Dita conclusão, a par de autorizada pelo art. 14, § 4º, do CDC, encontra ressonância na orientação do Superior Tribunal de Justiça (STJ), Corte constitucionalmente encarregada de interpretar o direito federal e de uniformizar a jurisprudência pátria. Com efeito, em julgados recentes, aquele Tribunal vem sedimentando a inteligência de que


“A responsabilidade dos hospitais, no que tange à atuação dos médicos que neles atuam ou são ligados por convênio, é subjetiva, dependendo da demonstração de culpa. Assim, não se pode excluir a culpa do médico e responsabilizar objetivamente o hospital.”


No referido julgamento, realizado pela 3ª Turma do STJ – ocorrido no Recurso Especial nº 1.642.999/PR, tendo por Relatora a Ministra NANCY ANDRIGHI, cujo acórdão foi disponibilizado no DJe do dia 02/02/2018 – enfatizou-se que:


“... a responsabilidade objetiva para o prestador de serviço, prevista no art. 14 do CDC, na hipótese de tratar-se de hospital, limita-se aos serviços relacionados ao  estabelecimento empresarial, tais como estadia do paciente (internação e alimentação), instalações, equipamentos e serviços auxiliares (enfermagem, exames, radiologia).”


Idêntica orientação se colhe do julgamento do Agravo Interno aviado no Agravo interposto no Recurso Especial nº 140.251/MS, de relatoria da Ministra MARIA ISABEL GALLOTTI (cf. DJe de 08/08/2017), oportunidade em que a 4ª Turma daquela Corte decidiu que: “... a responsabilidade das entidades hospitalares pelos atos de seus médicos deve ser verificada à luz da teoria da responsabilidade subjetiva, de modo que constatada a culpa desses quando do atendimento do paciente, a condenação é medida que se impõe.”

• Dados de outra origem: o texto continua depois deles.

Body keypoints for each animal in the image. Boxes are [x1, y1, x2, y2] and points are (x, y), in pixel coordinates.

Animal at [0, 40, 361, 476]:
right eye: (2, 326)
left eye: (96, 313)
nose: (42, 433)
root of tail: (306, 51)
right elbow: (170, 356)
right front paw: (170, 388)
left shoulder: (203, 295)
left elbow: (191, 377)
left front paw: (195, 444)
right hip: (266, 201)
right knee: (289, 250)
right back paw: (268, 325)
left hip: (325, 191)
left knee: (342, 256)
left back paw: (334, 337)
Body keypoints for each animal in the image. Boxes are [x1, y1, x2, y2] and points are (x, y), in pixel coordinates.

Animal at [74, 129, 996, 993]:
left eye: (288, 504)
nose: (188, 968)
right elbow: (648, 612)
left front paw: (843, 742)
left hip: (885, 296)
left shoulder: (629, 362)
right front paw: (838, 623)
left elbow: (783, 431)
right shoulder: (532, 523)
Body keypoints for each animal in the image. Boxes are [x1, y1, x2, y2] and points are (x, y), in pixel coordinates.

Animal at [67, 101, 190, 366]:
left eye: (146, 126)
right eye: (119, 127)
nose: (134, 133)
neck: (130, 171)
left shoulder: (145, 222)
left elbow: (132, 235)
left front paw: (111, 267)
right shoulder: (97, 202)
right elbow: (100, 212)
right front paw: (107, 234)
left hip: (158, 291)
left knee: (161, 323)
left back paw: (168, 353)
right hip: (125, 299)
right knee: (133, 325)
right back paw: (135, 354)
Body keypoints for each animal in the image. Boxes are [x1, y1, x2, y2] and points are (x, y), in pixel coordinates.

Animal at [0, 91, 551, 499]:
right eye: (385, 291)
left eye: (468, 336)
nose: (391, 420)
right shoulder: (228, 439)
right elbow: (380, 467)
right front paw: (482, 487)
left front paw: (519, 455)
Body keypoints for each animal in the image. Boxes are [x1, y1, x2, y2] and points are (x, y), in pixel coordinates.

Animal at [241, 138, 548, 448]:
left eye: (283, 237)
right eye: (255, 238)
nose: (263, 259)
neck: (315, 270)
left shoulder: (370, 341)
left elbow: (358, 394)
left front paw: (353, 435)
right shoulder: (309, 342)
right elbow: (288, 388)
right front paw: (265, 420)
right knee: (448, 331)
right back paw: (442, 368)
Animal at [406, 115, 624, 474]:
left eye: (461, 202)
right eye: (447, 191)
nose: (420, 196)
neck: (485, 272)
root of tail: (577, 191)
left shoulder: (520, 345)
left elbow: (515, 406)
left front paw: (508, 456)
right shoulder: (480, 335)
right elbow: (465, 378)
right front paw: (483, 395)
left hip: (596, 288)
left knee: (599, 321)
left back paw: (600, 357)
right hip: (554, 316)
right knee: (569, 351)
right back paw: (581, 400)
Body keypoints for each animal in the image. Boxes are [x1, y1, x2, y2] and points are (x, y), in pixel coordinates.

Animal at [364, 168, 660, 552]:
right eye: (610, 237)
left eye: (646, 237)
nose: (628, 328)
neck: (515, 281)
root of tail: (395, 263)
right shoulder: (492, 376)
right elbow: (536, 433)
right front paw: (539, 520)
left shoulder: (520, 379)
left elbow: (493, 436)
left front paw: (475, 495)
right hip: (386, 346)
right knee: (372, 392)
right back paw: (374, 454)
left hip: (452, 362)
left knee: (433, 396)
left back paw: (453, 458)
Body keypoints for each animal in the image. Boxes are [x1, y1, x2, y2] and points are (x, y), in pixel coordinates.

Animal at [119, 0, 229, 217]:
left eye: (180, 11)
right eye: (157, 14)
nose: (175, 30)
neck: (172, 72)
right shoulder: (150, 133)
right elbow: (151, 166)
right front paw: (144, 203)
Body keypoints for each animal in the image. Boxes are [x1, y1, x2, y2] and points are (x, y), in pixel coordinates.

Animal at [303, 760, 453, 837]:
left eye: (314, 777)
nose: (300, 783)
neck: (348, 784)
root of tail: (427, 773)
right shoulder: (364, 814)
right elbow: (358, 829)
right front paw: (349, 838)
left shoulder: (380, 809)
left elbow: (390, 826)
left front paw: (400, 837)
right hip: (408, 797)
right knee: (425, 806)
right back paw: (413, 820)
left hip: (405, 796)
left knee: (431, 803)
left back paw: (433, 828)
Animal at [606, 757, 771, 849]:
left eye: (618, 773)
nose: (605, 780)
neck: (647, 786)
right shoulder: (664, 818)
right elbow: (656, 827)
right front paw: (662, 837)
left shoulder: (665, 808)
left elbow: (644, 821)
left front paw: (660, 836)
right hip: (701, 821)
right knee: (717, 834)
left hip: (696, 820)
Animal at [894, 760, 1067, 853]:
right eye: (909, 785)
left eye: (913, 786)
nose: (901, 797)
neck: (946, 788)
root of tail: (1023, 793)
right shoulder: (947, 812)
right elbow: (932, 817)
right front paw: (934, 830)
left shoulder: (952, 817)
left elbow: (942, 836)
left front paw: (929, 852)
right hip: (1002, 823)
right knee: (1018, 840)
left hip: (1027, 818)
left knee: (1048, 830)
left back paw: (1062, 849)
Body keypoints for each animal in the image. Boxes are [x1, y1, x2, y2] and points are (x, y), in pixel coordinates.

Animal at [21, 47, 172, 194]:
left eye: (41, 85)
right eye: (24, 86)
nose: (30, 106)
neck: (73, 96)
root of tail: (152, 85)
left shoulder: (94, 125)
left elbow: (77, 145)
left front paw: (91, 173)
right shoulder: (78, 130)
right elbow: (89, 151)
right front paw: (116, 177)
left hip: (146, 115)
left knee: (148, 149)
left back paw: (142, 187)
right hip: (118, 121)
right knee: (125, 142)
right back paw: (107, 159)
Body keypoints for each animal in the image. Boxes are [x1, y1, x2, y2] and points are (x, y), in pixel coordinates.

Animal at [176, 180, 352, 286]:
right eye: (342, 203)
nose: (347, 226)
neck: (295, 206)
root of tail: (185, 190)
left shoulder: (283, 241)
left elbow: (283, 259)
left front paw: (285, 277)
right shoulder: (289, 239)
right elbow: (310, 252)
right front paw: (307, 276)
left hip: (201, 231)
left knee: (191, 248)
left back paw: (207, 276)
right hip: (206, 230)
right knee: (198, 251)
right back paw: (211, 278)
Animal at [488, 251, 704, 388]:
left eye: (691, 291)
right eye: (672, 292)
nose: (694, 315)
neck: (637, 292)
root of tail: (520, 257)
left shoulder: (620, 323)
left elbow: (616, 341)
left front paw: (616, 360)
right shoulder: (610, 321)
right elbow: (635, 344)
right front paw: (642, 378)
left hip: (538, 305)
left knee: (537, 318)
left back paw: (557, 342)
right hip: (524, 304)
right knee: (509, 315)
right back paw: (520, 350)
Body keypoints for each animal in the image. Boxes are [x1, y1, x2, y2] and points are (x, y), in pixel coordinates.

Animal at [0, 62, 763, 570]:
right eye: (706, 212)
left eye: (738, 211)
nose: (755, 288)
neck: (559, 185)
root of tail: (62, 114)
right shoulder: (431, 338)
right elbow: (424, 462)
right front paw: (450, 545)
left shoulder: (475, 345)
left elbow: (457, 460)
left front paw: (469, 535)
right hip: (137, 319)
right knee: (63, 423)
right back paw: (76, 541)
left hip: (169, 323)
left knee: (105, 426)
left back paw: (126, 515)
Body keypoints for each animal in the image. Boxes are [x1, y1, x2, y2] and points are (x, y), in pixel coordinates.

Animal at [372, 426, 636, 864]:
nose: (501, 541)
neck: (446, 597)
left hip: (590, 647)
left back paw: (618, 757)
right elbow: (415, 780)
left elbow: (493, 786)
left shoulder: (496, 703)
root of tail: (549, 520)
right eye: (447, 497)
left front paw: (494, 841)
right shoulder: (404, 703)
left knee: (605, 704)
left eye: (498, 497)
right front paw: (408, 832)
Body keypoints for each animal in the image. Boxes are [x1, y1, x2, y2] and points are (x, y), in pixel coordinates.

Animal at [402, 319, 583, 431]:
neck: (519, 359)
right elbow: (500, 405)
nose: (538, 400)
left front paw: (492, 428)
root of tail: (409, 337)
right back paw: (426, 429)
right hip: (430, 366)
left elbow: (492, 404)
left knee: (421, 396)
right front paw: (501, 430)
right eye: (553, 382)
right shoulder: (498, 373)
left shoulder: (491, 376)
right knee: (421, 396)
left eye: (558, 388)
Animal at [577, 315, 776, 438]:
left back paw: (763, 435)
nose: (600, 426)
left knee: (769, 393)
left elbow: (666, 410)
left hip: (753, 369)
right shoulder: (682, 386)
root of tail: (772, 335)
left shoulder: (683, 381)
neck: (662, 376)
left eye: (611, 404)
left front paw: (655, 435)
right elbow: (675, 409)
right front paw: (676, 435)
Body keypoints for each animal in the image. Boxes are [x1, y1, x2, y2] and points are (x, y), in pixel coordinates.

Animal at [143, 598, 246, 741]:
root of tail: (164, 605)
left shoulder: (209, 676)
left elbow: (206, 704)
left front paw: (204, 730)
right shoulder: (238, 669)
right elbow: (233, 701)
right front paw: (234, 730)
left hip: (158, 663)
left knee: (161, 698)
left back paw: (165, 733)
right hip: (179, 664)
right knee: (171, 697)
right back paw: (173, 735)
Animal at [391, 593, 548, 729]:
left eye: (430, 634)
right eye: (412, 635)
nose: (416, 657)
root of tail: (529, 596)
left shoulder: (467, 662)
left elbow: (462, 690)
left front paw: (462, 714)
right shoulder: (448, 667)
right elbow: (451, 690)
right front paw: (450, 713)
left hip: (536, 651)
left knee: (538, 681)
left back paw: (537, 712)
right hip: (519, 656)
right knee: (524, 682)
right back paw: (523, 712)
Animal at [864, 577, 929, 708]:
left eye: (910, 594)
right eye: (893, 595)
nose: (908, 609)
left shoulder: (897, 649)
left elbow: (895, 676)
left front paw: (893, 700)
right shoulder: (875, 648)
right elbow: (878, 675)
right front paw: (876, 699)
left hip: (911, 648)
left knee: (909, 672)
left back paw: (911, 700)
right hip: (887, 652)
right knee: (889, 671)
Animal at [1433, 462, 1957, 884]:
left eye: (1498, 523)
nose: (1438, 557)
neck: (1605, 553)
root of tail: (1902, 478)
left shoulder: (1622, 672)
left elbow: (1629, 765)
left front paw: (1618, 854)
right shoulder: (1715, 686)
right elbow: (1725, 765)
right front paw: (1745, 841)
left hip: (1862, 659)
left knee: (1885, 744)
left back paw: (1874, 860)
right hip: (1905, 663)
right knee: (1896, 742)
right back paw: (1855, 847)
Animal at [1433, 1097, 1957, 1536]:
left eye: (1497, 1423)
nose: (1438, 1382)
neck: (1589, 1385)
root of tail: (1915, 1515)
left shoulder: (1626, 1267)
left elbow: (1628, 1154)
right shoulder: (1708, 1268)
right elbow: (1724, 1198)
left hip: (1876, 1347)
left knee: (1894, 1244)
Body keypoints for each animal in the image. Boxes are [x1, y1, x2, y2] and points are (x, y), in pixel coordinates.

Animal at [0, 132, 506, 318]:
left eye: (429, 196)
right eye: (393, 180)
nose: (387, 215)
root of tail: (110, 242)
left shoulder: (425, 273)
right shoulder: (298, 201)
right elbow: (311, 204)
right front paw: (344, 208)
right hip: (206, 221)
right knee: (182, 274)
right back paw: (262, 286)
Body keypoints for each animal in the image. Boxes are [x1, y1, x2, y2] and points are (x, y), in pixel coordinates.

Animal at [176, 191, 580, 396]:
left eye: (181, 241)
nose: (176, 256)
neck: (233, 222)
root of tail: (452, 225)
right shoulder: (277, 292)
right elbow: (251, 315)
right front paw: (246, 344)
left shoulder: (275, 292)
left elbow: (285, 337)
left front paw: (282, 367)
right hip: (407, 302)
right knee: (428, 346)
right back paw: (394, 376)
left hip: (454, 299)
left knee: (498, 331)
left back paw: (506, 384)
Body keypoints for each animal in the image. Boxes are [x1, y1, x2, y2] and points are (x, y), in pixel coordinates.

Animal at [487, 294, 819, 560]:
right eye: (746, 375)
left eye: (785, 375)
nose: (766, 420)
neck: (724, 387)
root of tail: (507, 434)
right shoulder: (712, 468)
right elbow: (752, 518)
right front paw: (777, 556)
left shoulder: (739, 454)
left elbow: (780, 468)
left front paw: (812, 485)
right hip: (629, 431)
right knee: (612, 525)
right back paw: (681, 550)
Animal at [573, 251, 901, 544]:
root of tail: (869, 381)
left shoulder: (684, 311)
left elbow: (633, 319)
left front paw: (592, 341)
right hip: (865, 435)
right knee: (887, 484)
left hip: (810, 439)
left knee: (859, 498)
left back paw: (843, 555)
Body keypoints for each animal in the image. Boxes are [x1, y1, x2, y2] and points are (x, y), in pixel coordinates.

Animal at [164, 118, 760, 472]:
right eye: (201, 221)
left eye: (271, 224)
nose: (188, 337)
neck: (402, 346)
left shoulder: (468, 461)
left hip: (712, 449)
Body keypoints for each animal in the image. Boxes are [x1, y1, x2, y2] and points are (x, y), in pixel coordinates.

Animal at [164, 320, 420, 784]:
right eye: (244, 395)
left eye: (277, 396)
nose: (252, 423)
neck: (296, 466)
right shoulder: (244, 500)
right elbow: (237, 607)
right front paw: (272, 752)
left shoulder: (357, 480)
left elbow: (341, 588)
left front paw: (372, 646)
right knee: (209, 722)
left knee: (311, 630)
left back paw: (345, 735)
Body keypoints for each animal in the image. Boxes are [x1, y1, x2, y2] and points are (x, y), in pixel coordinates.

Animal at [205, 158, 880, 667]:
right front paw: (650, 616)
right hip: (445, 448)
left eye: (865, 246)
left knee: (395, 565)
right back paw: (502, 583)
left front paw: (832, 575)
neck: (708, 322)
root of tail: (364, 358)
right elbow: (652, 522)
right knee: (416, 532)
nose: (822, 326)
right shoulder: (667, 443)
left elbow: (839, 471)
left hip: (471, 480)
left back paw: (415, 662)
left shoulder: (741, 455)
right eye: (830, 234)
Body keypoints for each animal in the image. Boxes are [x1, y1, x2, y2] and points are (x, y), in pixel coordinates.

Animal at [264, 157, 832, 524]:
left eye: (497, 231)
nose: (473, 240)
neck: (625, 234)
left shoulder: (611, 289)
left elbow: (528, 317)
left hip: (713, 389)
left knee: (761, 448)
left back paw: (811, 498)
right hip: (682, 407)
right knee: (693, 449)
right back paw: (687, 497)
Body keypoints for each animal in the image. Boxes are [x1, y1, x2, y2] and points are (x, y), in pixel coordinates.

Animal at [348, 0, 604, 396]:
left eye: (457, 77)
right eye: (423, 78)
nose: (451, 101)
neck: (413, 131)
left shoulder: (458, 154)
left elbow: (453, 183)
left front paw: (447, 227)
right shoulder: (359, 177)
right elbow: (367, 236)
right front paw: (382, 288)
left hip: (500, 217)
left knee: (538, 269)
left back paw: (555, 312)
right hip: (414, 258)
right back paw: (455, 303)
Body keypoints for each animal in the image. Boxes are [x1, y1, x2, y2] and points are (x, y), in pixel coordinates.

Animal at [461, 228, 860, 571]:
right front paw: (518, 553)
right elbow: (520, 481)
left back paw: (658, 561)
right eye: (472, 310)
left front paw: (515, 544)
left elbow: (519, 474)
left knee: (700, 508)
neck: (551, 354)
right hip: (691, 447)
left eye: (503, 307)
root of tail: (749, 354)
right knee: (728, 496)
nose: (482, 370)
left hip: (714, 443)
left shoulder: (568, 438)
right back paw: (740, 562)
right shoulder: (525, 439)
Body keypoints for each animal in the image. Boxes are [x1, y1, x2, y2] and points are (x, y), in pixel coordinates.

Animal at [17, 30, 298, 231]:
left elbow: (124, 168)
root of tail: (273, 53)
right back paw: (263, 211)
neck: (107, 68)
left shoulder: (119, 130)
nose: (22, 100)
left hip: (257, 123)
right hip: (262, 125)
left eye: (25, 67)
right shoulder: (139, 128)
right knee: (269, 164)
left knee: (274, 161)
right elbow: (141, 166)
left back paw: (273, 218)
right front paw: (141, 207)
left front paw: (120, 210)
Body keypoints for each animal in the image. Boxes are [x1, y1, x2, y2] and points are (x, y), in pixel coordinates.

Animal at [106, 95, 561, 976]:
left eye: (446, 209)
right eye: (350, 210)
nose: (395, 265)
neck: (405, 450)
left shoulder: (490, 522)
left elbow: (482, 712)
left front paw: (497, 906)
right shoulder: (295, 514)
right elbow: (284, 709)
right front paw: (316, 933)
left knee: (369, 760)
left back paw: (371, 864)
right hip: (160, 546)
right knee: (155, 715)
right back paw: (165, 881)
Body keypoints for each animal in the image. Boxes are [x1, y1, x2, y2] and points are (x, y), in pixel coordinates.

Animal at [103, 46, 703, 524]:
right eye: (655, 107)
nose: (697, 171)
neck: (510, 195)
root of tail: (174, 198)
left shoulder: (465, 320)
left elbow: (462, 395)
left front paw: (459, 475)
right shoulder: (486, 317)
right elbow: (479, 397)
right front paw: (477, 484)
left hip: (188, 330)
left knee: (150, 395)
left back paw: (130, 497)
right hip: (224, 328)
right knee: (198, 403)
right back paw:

Esse entendimento, espraiado em um sem-número de julgados do STJ (cf. REsp nº 152.646-7/RJ, AGRg no AREsp nº 350.766/RS, REsp nº 1.511.072/SP e REsp nº 1.664.908/MT), antes reafirma a conclusão acima exposta, no sentido de que as entidades hospitalares somente serão responsabilizadas objetivamente desde que a causa do dano diga respeito aos serviços que lhe são próprios e inerentes.


Ao contrário, se fundada em ato ou omissão médica, a aferição da responsabilidade hospitalar, à identidade do que se passa com os médicos, se fará à luz da teoria subjetiva.


BIBLIOGRAFIA

STOCO, Rui. Tratado da responsabilidade civil: doutrina e jurisprudência. 10.ed. São Paulo: Revista dos Tribunais, 2014.